Issue #4 of IE:Studio explores the range of interpretations that emerge from the investigation of these hidden, invisible and erased spaces. Today digital technologies provide us with pseudo surgical tools through which to record, document, extract and reproduce interiors that are threatened, hidden or concealed, but what tactics and tools can we adopt to take apart, read and interpret the multiple layers of memory and matter that are embedded within the fabric of the interior? What happens when we encounter content and data that poses ethical and political questions? And in the uncovering of such interiors are we aestheticising trauma rather than simply unpicking the truth? Can the increased scrutiny of what lies beneath the surface of the interior give spaces their own agency beyond human inhabitation?

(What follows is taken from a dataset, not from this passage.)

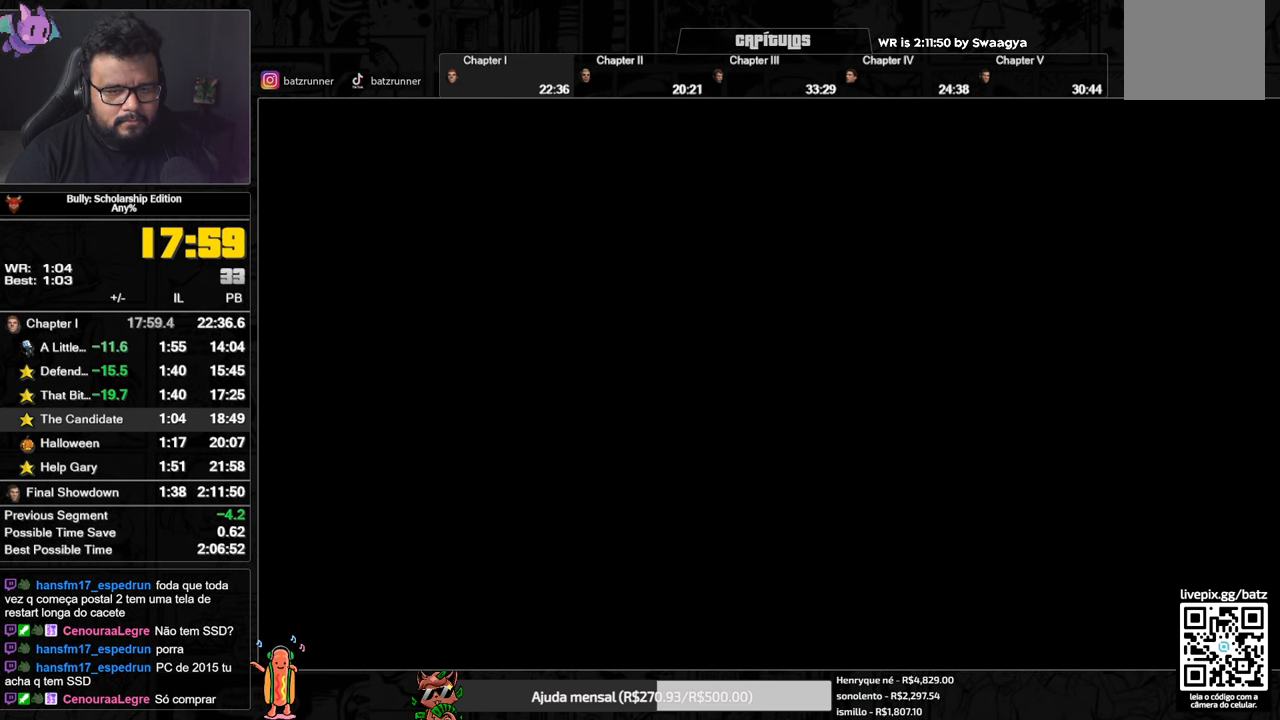
{"buttons": ["A"], "left_stick": "down-right", "right_stick": "center", "events": [[50, "A", "down"], [100, "A", "up"], [150, "left_stick", "down-right"], [183, "A", "down"], [267, "A", "up"], [284, "left_stick", "down-left"], [334, "A", "down"], [400, "left_stick", "down-right"], [417, "A", "up"], [484, "A", "down"]]}
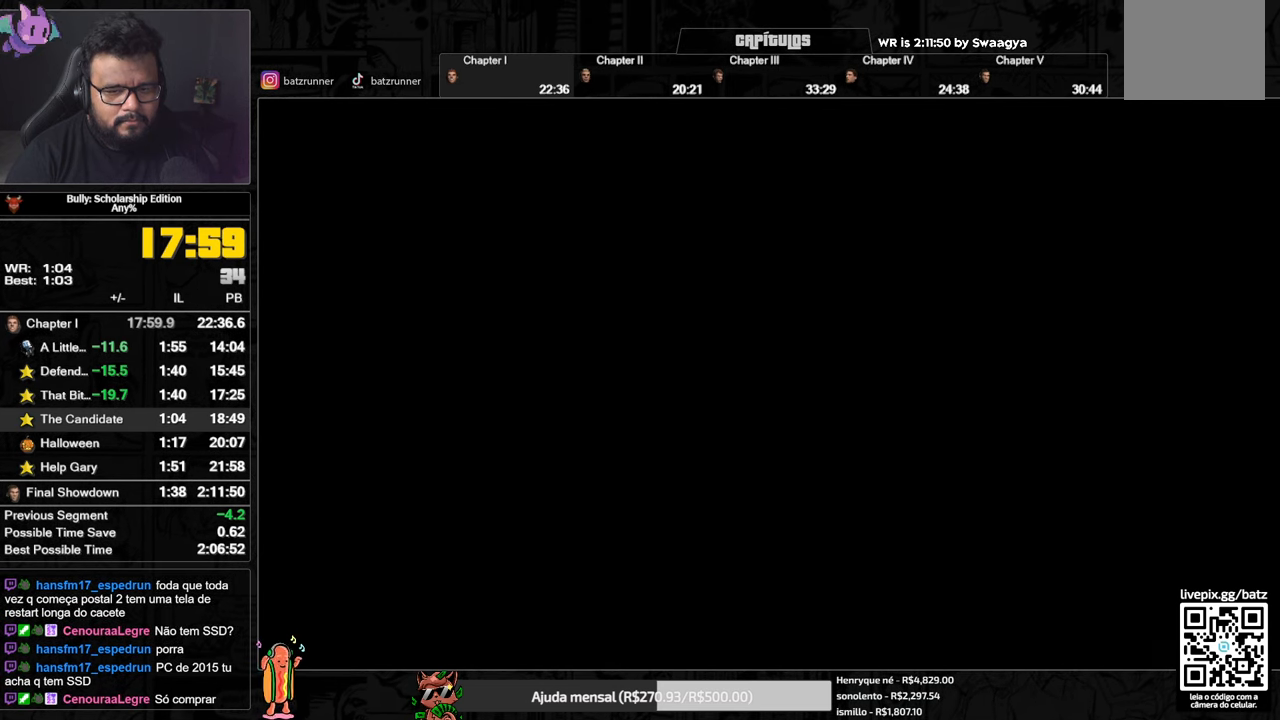
{"buttons": ["A"], "left_stick": "down-right", "right_stick": "center", "events": [[50, "left_stick", "down-left"], [67, "A", "up"], [151, "A", "down"], [201, "left_stick", "down-right"], [234, "A", "up"], [301, "A", "down"], [351, "left_stick", "down-left"], [384, "A", "up"], [451, "A", "down"], [468, "left_stick", "down-right"]]}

This issue offers a diverse collection of essays and studio briefs that question and expose a range of positions in relation to lost and hidden interiors, and what happens when these spaces are restored to the public gaze, literally and/or metaphorically. The eleven papers included here are organised into three sections: Studio, Research and Practice, and have been curated under five headings: #negated, #forgotten, #concealed, #erased and #lost that identify different typologies of the hidden interior as well as varying strategies of engagement. The three different sections - Studio, Research, Practice – provide a useful framework for how Research and Practice in Interiors informs Studio briefs. The wide range of contributors including academics, researchers, students and practitioners together underline the collaborative nature of interiors as a discipline.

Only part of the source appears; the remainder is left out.